§ **Textauszug**
○ ○ ○
Schwere Belastung für Beziehungen

Das Untersuchungsergebnis könnte die ohnehin schon angeschlagenen Beziehungen zwischen Russland und Deutschland sowie anderen westlichen Staaten noch einmal schwer erschüttern. Ein Nervengift der Nowitschok-Gruppe wurde auch bei der Vergiftung des ehemaligen russischen Doppelspions Sergej Skripal und seiner Tochter Julia im britischen Salisbury 2018 verwendet. Die beiden überlebten nur knapp.

Als Reaktion hatten zahlreiche westliche Staaten russische Diplomaten ausgewiesen. Auch diesmal strebt die deutsche Regierung ein abgestimmtes Vorgehen der westlichen Verbündeten an.

Moskau will Auskunft von Berlin

Das russische Präsidialamt betonte in einer ersten Reaktion, von Berlin noch nicht informiert worden zu sein. Zuvor war bekanntgeworden, dass russische Ermittler von Deutschland Auskunft über medizinische Erkenntnisse forderten. Ein Sprecher des Justizministeriums in Berlin bestätigte am Mittwoch einen entsprechenden Bericht der russischen Zeitung „RBC“.

Seit 22. August in Berlin in Behandlung

Nawalny wird seit dem 22. August in der Berliner Charite behandelt. Nach ersten Erkenntnissen der Charite wurde dem Kritiker von Russlands Präsident Wladimir Putin ein Gift verabreicht. Die Hintergründe sind aber nach wie vor unklar. Russische Sicherheitsbehörden haben dagegen bisher erklärt, sie sähen keinen Anlass für Ermittlungen. Anzeichen für eine Straftat gebe es nicht. Russische Ärzte hatten gesagt, dass sie keine Hinweise auf eine Vergiftung gefunden hätten.

Charite: Symptome gehen zurück

Die Charite äußerte sich zuletzt am Freitag zu dem Fall. In einer Erklärung teilte das Universitätsklinikum mit, dass sich die Vergiftungssymptome bei Nawalny zurückbildeten. Sein Zustand sei stabil, er befinde sich weiter auf einer Intensivstation im künstlichen Koma und werde maschinell beatmet. Akute Lebensgefahr bestehe nicht, Langzeitfolgen der „schweren Vergiftung des Patienten“ seien aber nicht absehbar.

Auf Flug zusammengebrochen

Der rechtspopulistische Nawalny war am 20. August auf einem Inlandsflug in Russland zusammengebrochen. Zunächst wurde er im sibirischen Omsk behandelt, bevor er nach Deutschland geflogen wurde. Russland wird für mehrere Giftattentate auf Kreml-Kritiker verantwortlich gemacht.
○ ○ ○
§ **Vorgegebenes Material**
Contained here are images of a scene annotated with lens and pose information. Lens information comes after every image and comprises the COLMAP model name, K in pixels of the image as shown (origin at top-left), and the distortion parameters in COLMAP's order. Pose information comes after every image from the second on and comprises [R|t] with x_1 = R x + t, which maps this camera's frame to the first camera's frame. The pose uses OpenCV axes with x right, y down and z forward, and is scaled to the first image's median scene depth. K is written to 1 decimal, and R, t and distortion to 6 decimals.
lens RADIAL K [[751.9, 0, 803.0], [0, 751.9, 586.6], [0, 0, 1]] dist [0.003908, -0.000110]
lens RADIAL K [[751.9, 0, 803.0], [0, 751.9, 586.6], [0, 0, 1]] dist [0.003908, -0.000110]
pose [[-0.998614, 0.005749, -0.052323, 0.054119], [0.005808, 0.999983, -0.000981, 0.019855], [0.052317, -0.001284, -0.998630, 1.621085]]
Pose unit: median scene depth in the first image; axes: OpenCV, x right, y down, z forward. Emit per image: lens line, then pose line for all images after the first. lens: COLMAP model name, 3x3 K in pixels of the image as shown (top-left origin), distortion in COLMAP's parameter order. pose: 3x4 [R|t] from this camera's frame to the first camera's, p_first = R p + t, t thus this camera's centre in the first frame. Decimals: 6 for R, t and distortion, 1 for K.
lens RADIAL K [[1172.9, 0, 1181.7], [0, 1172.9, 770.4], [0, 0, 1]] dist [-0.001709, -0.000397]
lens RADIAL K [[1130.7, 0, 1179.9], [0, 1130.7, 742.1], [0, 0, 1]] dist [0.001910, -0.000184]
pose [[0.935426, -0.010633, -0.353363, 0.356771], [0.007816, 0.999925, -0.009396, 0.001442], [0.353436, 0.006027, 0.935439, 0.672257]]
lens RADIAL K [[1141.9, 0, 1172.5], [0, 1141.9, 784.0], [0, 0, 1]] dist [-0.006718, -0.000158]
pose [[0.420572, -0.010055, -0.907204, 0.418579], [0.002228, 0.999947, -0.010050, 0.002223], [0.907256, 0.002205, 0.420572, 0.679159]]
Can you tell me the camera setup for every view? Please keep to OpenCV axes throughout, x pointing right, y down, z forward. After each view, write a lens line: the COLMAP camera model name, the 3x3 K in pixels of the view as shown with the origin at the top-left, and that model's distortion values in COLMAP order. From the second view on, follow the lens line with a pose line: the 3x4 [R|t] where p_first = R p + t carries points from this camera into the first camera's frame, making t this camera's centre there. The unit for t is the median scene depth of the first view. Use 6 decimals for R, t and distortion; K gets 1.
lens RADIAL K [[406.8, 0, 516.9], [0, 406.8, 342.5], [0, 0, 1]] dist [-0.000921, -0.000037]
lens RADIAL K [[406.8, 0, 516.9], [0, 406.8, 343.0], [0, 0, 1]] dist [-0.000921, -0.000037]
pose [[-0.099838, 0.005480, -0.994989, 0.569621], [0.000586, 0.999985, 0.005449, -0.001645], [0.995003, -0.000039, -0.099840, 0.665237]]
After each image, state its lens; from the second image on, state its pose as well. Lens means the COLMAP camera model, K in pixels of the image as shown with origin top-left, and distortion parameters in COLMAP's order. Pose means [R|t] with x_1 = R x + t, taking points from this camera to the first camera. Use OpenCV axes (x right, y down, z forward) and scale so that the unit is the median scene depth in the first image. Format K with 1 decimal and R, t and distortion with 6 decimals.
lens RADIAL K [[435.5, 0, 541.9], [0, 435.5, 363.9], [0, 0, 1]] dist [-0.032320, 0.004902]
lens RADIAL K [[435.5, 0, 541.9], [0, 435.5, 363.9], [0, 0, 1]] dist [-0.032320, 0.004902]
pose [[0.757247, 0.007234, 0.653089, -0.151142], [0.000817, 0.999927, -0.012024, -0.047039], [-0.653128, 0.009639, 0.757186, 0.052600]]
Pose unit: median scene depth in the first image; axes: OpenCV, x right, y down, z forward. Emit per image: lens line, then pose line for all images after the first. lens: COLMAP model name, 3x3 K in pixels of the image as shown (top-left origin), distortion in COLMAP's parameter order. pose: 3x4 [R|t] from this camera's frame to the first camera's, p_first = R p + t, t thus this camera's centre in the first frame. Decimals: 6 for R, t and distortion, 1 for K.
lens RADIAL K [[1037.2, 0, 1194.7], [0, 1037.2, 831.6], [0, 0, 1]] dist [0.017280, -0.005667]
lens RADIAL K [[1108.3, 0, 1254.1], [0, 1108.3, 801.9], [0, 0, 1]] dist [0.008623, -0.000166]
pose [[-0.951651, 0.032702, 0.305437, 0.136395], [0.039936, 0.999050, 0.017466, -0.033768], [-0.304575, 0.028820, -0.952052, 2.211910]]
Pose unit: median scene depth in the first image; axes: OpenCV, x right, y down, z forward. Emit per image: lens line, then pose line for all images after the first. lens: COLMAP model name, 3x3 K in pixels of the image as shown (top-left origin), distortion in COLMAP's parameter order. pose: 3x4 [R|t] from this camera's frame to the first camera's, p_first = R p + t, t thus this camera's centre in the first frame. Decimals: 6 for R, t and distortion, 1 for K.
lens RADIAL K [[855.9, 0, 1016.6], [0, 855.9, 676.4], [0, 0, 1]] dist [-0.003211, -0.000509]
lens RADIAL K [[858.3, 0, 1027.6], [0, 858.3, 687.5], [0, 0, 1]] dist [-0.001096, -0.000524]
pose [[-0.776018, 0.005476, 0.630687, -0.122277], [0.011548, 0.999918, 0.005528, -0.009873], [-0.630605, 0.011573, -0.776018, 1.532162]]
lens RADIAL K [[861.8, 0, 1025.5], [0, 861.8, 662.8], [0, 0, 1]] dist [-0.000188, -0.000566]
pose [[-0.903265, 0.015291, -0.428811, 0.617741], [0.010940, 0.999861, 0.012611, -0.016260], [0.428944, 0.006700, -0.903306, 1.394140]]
○ ○ ○
§ **Arbeitsaufträge**
• A. Entscheide für jede der drei Aussagen, ob sie mit dem Textauszug übereinstimmt, und belege deine Antwort mit den entscheidenden Worten des Textes. (i) Vor seiner Verlegung nach Deutschland wurde Nawalny in Omsk behandelt. (ii) Nach Angaben der Charite besteht für Nawalny akute Lebensgefahr. (iii) Sergej Skripal und seine Tochter überlebten die Vergiftung nicht.
• B. Gib den Abschnitt des Textauszugs wieder, der mit den Worten „Charite: Symptome gehen“ beginnt und nach „Kreml-Kritiker verantwortlich gemacht.“ endet, und benenne darin „Universitätsklinikum“ in „Krankenhaus“ um.

§ **Lösungen**
• A.
(i) Ja: „Zunächst wurde er im sibirischen Omsk behandelt, bevor er nach Deutschland geflogen wurde.“
(ii) Nein: „Akute Lebensgefahr bestehe nicht“
(iii) Nein: „Die beiden überlebten nur knapp.“

• B.
Charite: Symptome gehen zurück

Die Charite äußerte sich zuletzt am Freitag zu dem Fall. In einer Erklärung teilte das Krankenhaus mit, dass sich die Vergiftungssymptome bei Nawalny zurückbildeten. Sein Zustand sei stabil, er befinde sich weiter auf einer Intensivstation im künstlichen Koma und werde maschinell beatmet. Akute Lebensgefahr bestehe nicht, Langzeitfolgen der „schweren Vergiftung des Patienten“ seien aber nicht absehbar.

Auf Flug zusammengebrochen

Der rechtspopulistische Nawalny war am 20. August auf einem Inlandsflug in Russland zusammengebrochen. Zunächst wurde er im sibirischen Omsk behandelt, bevor er nach Deutschland geflogen wurde. Russland wird für mehrere Giftattentate auf Kreml-Kritiker verantwortlich gemacht.